Георгий Писида (конец VI – начало VII в.)
Георгий Писида, уроженец малоазийской области Писидии (отсюда прозвище), служил диаконом в столичном соборе св. Софии и занимал должность хартофилакса (придворного архивариуса) при Ираклии (610–641 гг.). Военным операциям своего царственного патрона Георгий посвятил большие эпические поэмы: «На поход царя Ираклия против персов», «На нашествие аваров» и «Ираклиада, или На конечную гибель Хосроя, персидского царя». Кроме того, Георгию принадлежат менее значительные поэмы религиозного («Шестоднев, или Сотворение мира», в 1385 г. переведенная на русский язык, и др.), моралистического и личного содержания, а также эпиграммы.
Георгий – самый значительный представитель светской поэзии на всем расстоянии VII–IX вв. Его образная система отличается убедительностью и четкостью. К сожалению, перевод по необходимости оставляет в тени специфические достоинства стиховой техники поэта. Писида жил в эпоху сильнейшей дезорганизации византийской метрики, которая была вызвана как общей культурной разрухой послеюстиниановского времени, так и ненормальным сосуществованием взаимоисключающих метрических систем – музыкальной, которая имела за собой традицию, но не имела никакой связи с живой речью, и тонической, которая еще не успела привиться. Несмотря на эти условия, он сумел достичь настолько виртуозного владения античными метрами (по большей части – ямбический триметр, реже гекзаметр или элегические дистихи), что в XI в. тонкий ценитель Михаил Пселл всерьез обсуждал в особом трактате проблему: кто лучше строит стих – Еврипид или Писида?
Вот что зовется ложно у глупцов Судьбой.
Представь в уме плясунью непотребную,
Что с шумом и ломаньем лицедействует,
Изображая бытия превратности
Обманчивым мельканьем суетливых рук.
Срамница млеет, вертится, кривляется,
Подмигивая томно и прельстительно
Тому, кого дурачить ей взбредет на ум,
Но тотчас на другого обожателя
Все с той же блудной лаской переводит взор.

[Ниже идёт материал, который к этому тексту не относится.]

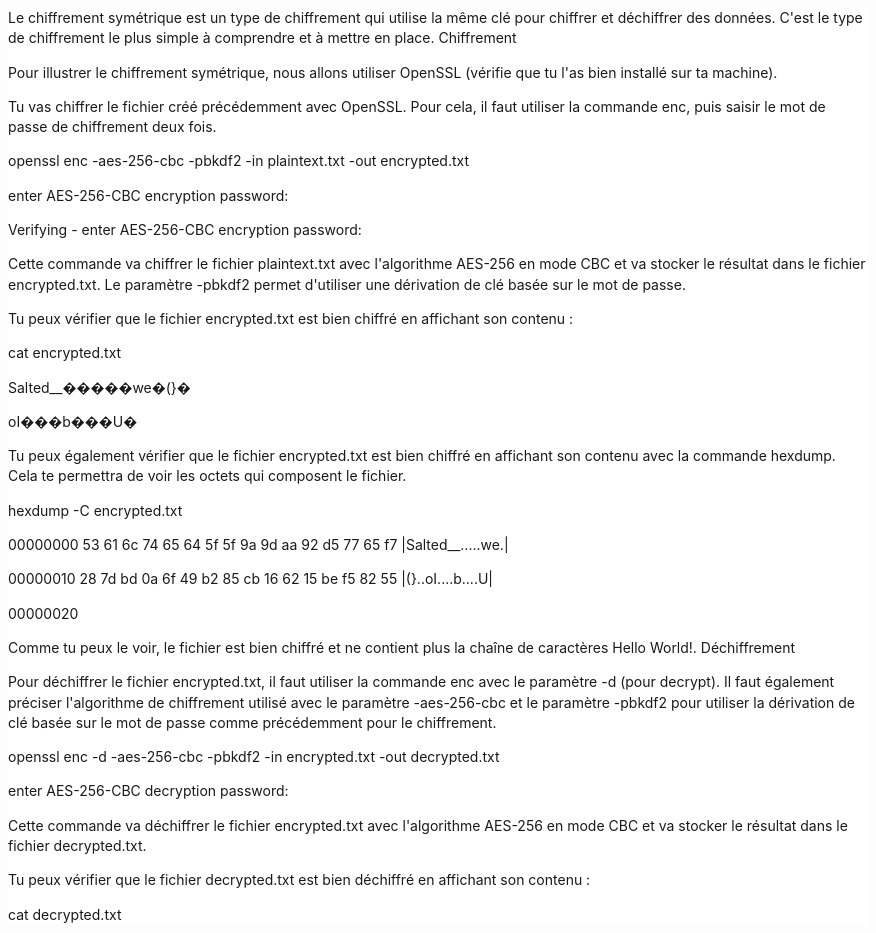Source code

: Le chiffrement symétrique est un type de chiffrement qui utilise la même clé pour chiffrer et déchiffrer des données.
C'est le type de chiffrement le plus simple à comprendre et à mettre en place.
Chiffrement

Pour illustrer le chiffrement symétrique, nous allons utiliser OpenSSL (vérifie que tu l'as bien installé sur ta machine).

Tu vas chiffrer le fichier créé précédemment avec OpenSSL. Pour cela, il faut utiliser la commande enc, puis saisir le mot de passe de chiffrement deux fois.

openssl enc -aes-256-cbc -pbkdf2 -in plaintext.txt -out encrypted.txt

enter AES-256-CBC encryption password:

Verifying - enter AES-256-CBC encryption password:

Cette commande va chiffrer le fichier plaintext.txt avec l'algorithme AES-256 en mode CBC et va stocker le résultat dans le fichier encrypted.txt.
Le paramètre -pbkdf2 permet d'utiliser une dérivation de clé basée sur le mot de passe.

Tu peux vérifier que le fichier encrypted.txt est bien chiffré en affichant son contenu :

cat encrypted.txt 

Salted__�����we�(}�

oI���b���U�

Tu peux également vérifier que le fichier encrypted.txt est bien chiffré en affichant son contenu avec la commande hexdump. Cela te permettra de voir les octets qui composent le fichier.

hexdump -C encrypted.txt 

00000000  53 61 6c 74 65 64 5f 5f  9a 9d aa 92 d5 77 65 f7  |Salted__.....we.|

00000010  28 7d bd 0a 6f 49 b2 85  cb 16 62 15 be f5 82 55  |(}..oI....b....U|

00000020

Comme tu peux le voir, le fichier est bien chiffré et ne contient plus la chaîne de caractères Hello World!.
Déchiffrement

Pour déchiffrer le fichier encrypted.txt, il faut utiliser la commande enc avec le paramètre -d (pour decrypt).
Il faut également préciser l'algorithme de chiffrement utilisé avec le paramètre -aes-256-cbc
et le paramètre -pbkdf2 pour utiliser la dérivation de clé basée sur le mot de passe comme précédemment pour le chiffrement.

openssl enc -d -aes-256-cbc -pbkdf2 -in encrypted.txt -out decrypted.txt

enter AES-256-CBC decryption password:

Cette commande va déchiffrer le fichier encrypted.txt avec l'algorithme AES-256 en mode CBC et va stocker le résultat dans le fichier decrypted.txt.

Tu peux vérifier que le fichier decrypted.txt est bien déchiffré en affichant son contenu :

cat decrypted.txt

Все обещает, все подделать силится.
И ничего не создает надежного,
Как потаскуха, что с душой остывшею
Ко всем с притворным пылом подбирается.
Глупцам – престолы, царства, слава, почести
Со злобой и заботой неразлучное;
Но для того, кто истину постичь сумел,
Престол – молитва, слава – речи тихие.
Глупцам отрадно хвастовство крикливое,
Но мудрому – молчанье и покой души.
Глупцам желанны распри, ссоры, рознь умов,
И яблоко раздора, и безумный спор;
Но чистые враждуют лишь с одной враждой,
И мудрой волей гасят любопрение.
Глупцам набить желудок усладительно,
Дойти до пресыщенья нездорового;
Но мудрого питает воздержание,
Его бока подтянуты и сны легки.
Глупца богатство ввергнет в огорчения,
Но мудрому и огорченье прибыльно.
Глупец из кожи лезет вон, стремясь добыть
Почет и славу, радость злополучную,
Но мудрому любое место – первое,
Затем, что всюду троны есть и гробы есть.
И все для нас едино, коль греховный пыл
К бесславной славе нас не гонит яростно.
И что есть слава? Ведь хула на доброго,
Кричи она хотя бы громче Стентора 361,
Себя не обелит своим злословием;
Меж тем порочной галке уподобится,
Что перьями чужими убрала себя
И славы добивается двусмысленной.
* * *
Стентор – один из участников Троянской войны, обладавший голосом, равным по силе голосам 50 человек.